INPUT DATA:

********

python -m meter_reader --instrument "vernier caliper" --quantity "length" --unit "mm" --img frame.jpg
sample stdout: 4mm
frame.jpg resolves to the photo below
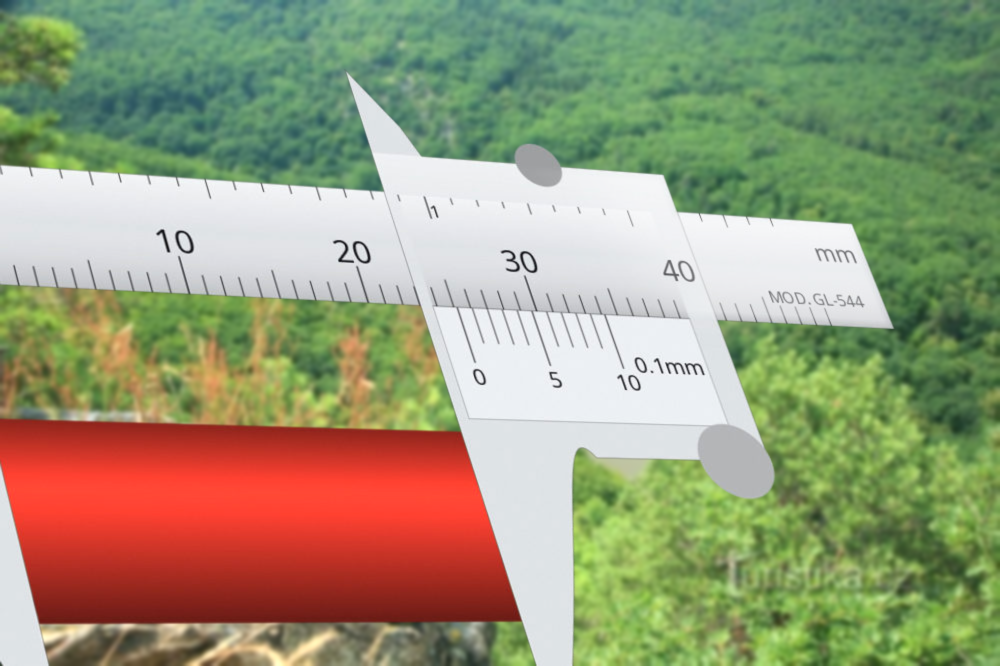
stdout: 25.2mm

********

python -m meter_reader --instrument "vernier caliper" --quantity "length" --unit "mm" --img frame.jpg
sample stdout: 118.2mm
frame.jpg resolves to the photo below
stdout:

********

TASK TO CARRY OUT: Keep only the lines from the data above that contain the string "stdout", and copy each one out.

THE COMPLETED TASK:
sample stdout: 4mm
stdout: 25.2mm
sample stdout: 118.2mm
stdout:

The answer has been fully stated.